YOUR OBJECTIVE >> The data below is to be output in full, unchanged.

DATA PROVIDED >>

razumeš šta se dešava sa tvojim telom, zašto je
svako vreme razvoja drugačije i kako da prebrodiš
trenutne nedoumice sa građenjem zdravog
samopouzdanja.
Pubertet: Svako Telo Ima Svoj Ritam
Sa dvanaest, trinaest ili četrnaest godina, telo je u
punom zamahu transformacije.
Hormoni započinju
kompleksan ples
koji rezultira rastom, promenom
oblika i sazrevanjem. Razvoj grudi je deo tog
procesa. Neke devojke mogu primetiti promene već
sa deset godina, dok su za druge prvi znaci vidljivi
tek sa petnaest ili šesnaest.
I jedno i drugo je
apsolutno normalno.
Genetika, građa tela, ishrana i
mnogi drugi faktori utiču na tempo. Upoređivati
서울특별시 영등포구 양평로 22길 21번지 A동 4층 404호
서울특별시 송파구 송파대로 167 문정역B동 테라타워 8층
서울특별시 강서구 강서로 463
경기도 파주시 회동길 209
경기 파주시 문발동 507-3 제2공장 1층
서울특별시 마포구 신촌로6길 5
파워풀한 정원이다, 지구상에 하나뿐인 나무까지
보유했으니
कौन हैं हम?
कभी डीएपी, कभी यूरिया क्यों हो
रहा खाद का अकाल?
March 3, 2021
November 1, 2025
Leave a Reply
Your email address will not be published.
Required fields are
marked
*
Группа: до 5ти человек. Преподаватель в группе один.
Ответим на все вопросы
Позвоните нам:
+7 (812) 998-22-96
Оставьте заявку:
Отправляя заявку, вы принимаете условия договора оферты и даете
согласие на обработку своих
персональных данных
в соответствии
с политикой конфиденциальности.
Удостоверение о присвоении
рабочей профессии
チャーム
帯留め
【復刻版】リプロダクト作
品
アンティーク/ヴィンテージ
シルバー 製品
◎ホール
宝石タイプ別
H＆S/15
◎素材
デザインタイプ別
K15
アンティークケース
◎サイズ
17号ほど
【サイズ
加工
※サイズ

EXERCISE RESPONSE >>
razumeš šta se dešava sa tvojim telom, zašto je
svako vreme razvoja drugačije i kako da prebrodiš
trenutne nedoumice sa građenjem zdravog
samopouzdanja.
Pubertet: Svako Telo Ima Svoj Ritam
Sa dvanaest, trinaest ili četrnaest godina, telo je u
punom zamahu transformacije.
Hormoni započinju
kompleksan ples
koji rezultira rastom, promenom
oblika i sazrevanjem. Razvoj grudi je deo tog
procesa. Neke devojke mogu primetiti promene već
sa deset godina, dok su za druge prvi znaci vidljivi
tek sa petnaest ili šesnaest.
I jedno i drugo je
apsolutno normalno.
Genetika, građa tela, ishrana i
mnogi drugi faktori utiču na tempo. Upoređivati
서울특별시 영등포구 양평로 22길 21번지 A동 4층 404호
서울특별시 송파구 송파대로 167 문정역B동 테라타워 8층
서울특별시 강서구 강서로 463
경기도 파주시 회동길 209
경기 파주시 문발동 507-3 제2공장 1층
서울특별시 마포구 신촌로6길 5
파워풀한 정원이다, 지구상에 하나뿐인 나무까지
보유했으니
कौन हैं हम?
कभी डीएपी, कभी यूरिया क्यों हो
रहा खाद का अकाल?
March 3, 2021
November 1, 2025
Leave a Reply
Your email address will not be published.
Required fields are
marked
*
Группа: до 5ти человек. Преподаватель в группе один.
Ответим на все вопросы
Позвоните нам:
+7 (812) 998-22-96
Оставьте заявку:
Отправляя заявку, вы принимаете условия договора оферты и даете
согласие на обработку своих
персональных данных
в соответствии
с политикой конфиденциальности.
Удостоверение о присвоении
рабочей профессии
チャーム
帯留め
【復刻版】リプロダクト作
品
アンティーク/ヴィンテージ
シルバー 製品
◎ホール
宝石タイプ別
H＆S/15
◎素材
デザインタイプ別
K15
アンティークケース
◎サイズ
17号ほど
【サイズ
加工
※サイズ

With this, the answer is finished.